Für alle Freunde der gepflegten Abendunterhaltung möchte ich nicht versäumen, anhand eines weiteren Beispiels zu bekräftigen, daß in den "Judobüchern" deutschsprachiger Autoren viel Unsinn steht ...
So lesen wir in dem Büchlein “Wir machen Judo” von U. Klocke:
Judo ist ein Sport, der vor knapp 100 Jahren in Japan von einem Studenten namens Jigoro Kano entwickelt wurde.
(S. 6)
Nöö ... nicht direkt.
Also das mit dem Sport wurde ja schon lang und breit diskutiert.

Es bleibt aber eine Tatsache, daß Kanô im Jahre 1882 kein Student mehr war.

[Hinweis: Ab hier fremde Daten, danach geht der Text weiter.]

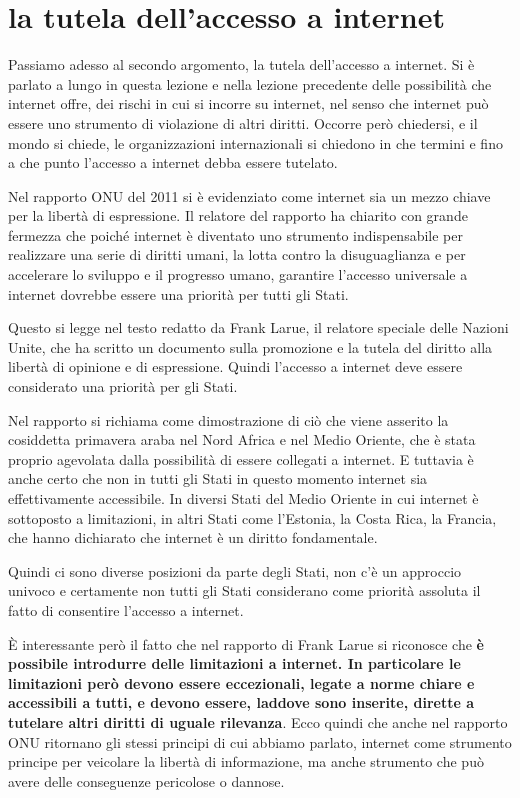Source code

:  \section{la tutela dell'accesso a internet}
 Passiamo adesso al secondo argomento, la tutela dell'accesso a internet. Si è parlato a lungo in questa lezione e nella lezione precedente delle possibilità che internet offre, dei rischi in cui si incorre su internet, nel senso che internet può essere uno strumento di violazione di altri diritti. Occorre però chiedersi, e il mondo si chiede, le organizzazioni internazionali si chiedono in che termini e fino a che punto l'accesso a internet debba essere tutelato. \par
 Nel rapporto ONU del 2011 si è evidenziato come internet sia un mezzo chiave per la libertà di espressione. Il relatore del rapporto ha chiarito con grande fermezza che poiché internet è diventato uno strumento indispensabile per realizzare una serie di diritti umani, la lotta contro la disuguaglianza e per accelerare lo sviluppo e il progresso umano, garantire l'accesso universale a internet dovrebbe essere una priorità per tutti gli Stati. \par
 Questo si legge nel testo redatto da Frank Larue, il relatore speciale delle Nazioni Unite, che ha scritto un documento sulla promozione e la tutela del diritto alla libertà di opinione e di espressione. Quindi l'accesso a internet deve essere considerato una priorità per gli Stati. \par
 Nel rapporto si richiama come dimostrazione di ciò che viene asserito la cosiddetta primavera araba nel Nord Africa e nel Medio Oriente, che è stata proprio agevolata dalla possibilità di essere collegati a internet. E tuttavia è anche certo che non in tutti gli Stati in questo momento internet sia effettivamente accessibile. In diversi Stati del Medio Oriente in cui internet è sottoposto a limitazioni, in altri Stati come l'Estonia, la Costa Rica, la Francia, che hanno dichiarato che internet è un diritto fondamentale. \par
 Quindi ci sono diverse posizioni da parte degli Stati, non c'è un approccio univoco e certamente non tutti gli Stati considerano come priorità assoluta il fatto di consentire l'accesso a internet. \par
 È interessante però il fatto che nel rapporto di Frank Larue si riconosce che \textbf{è possibile introdurre delle limitazioni a internet. In particolare le limitazioni però devono essere eccezionali, legate a norme chiare e accessibili a tutti, e devono essere, laddove sono inserite, dirette a tutelare altri diritti di uguale rilevanza}. Ecco quindi che anche nel rapporto ONU ritornano gli stessi principi di cui abbiamo parlato, internet come strumento principe per veicolare la libertà di informazione, ma anche strumento che può avere delle conseguenze pericolose o dannose.\par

Er graduierte bereits 1881.
Eine unwichtige Kleinigkeit? Ich sehe das anders ...
Nachdem ich in einem anderen Forum genau darüber gemotzt hatte, las man in der neuesten Ausgabe: "... von einem jungen Gelehrten namens Jigoro Kanô entwickelt ..."

Leider wurde der Rest der Aussage beibehalten.
Er überlegte sich eine Zweikampfsportart, die einerseits für die Kämpfer ungefährlich und ihnen andererseits Spaß bereiten sollte.
(S. 6)
Mal abgesehen von der fehlerhaften Grammatik - auch diese Aussage ist einfach Unsinn und negiert völlig, was Kanô selbst über den Sinn und das Ziel des Jûdô schrieb (und er schrieb darüber sehr ausführlich!)
In Wettkämpfen zeigt es sich immer wieder, daß erfolgreiche Kämpfer ihre Siege mit nur wenigen Techniken erringen. Ein, zwei, selten noch drei Würfe beherrschen sie so gut, daß sie nahezu jeden damit werfen können.
(S. 13)
Das sind so Aussagen, die für mich im ohrfeigenswerten Bereich angesiedelt sind, tut mir leid.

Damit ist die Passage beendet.